Verilen Metin:
┏━━

Toplumdaki insanlar o kadar cesitlidir ki, Ornegin Romenler Ortadoksturlar , kiliseye giderler, kilisenin onunden gecerken hac cikarirlar.  Gercek su ki ne olursa olsunlar, din belirleyici degil. Romanyada duraklarda bir kiza dikkatli bakan bir tane erkek gormedim. Kaldi ki , Romen kizlari bence dunyanin en guzel kizlari olmasina ragmen.  Bu insanlar kendilerini frenlemeyi ogrenmisler ise siz de frenleyebilirsiniz. Hersey sizde bitiyor. Dunyadaki tum kizlarin " narin, aska ihtiyaci olan, ovulmeyi seven" cinsler oldugu gercegini kabul edip kafaniza sokarsaniz, tum dunyayi da gezseniz , onlara karsi olan davranislariniz degismeyecektir .

Agir kapitalizm, insanlardaki acik sevgi gosterilerini ortadan kaldirmis olabilir, fakat cogu toplum hatta Sovyetler den ayrilan 8-10 milyon nufuslu ulkelerdeki saygi inanilmaz.  Otobuslerde , tum gencler yasli insanlara yer veriyorlar hem de onlara soyletmeden, Turkiyede yasli teyze " yeni nesil cok kotu" nutuklari attiktan sonra genclerimiz yer veriyorlar hem de soylene soylene (!)

┗━━

Alıştırma Yönergeleri:
(A) Şu ifadelerin verilen metinle uyuşup uyuşmadığını evet ya da hayır diyerek belirtin ve her yanıtı metindeki belirleyici sözlerle birebir alıntılayarak destekleyin: (i) Romenler Ortodoks'tur. (ii) Yazar, Romanya'da duraklarda bir kıza dikkatle bakan erkekler gördüğünü söylüyor. (iii) Metne göre Türkiye'de gençler yaşlılara hiç söylenmeden yer veriyor.
(B) Lütfen toplumlardaki davranış ve saygı üzerine olan verilen metni son cümlesinden sonra sürdürün.

Toplanan Veriler:
┏━━

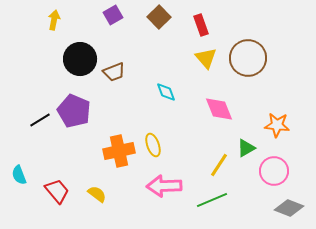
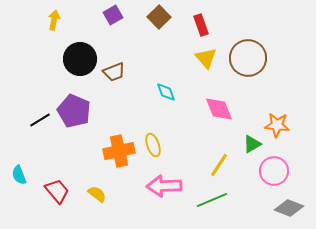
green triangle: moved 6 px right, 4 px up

┗━━

Görev Yanıtları:
(A)
(i) Evet: "Ornegin Romenler Ortadoksturlar"
(ii) Hayır: "Romanyada duraklarda bir kiza dikkatli bakan bir tane erkek gormedim."
(iii) Hayır: "genclerimiz yer veriyorlar hem de soylene soylene (!)"

(B)
IPAD imiz, Pc'lerimiz, Mp3 umuz, playstation umuz. Tv imiz hatta ucak biletlerimiz bile var .  Ama bu bizi ne kadar insancil yapiyor? Ornegin IPAD ten ya da Kindle dan sabahlari internete baglandigimizda , dunyadaki ac evsiz cocuklara bir yardimimiz dokunuyor mu ? Ayni ekrandan gazete okudugumuzda, " hadi bu ulkenin degisecegi yok, once kendimi degistireyim, radikal degisikler yapayim" diyormuyuz?

Ornegin Couchsurfing den tanistigimiz ve evimizde misafir ettigimiz Ermeni bir erkege ya da kiza, cok iyi misafir perver olduktan sonra , evden gittikten sonra arkasindan " ya biliyodum bunun boyle olacagini , tarihte e boyle idiler " mii diyor arkasindan konusup iki yuzluluk mu yapiyoruz?  ne kadar yazik..

Son olarak Yilbasi  Noel kutlamalarindan bahsedecegim kisaca. Agaca cikan ve ustunu cikarip ciplak olarak yilbasini kutlayan bir Turk genci, sarhos bunu cok eglendigi icin mi ? yoksa gosteris yapmak icin mi yapiyor?

Ya da Almanlarin, ceklerin, romenlerin, slovaklarin, italyanlarin Noeli agaca cirilciplak cikararak boyle kutladigini mi duymus ?  cok ilginc, bence bu kisi moron ( retarded)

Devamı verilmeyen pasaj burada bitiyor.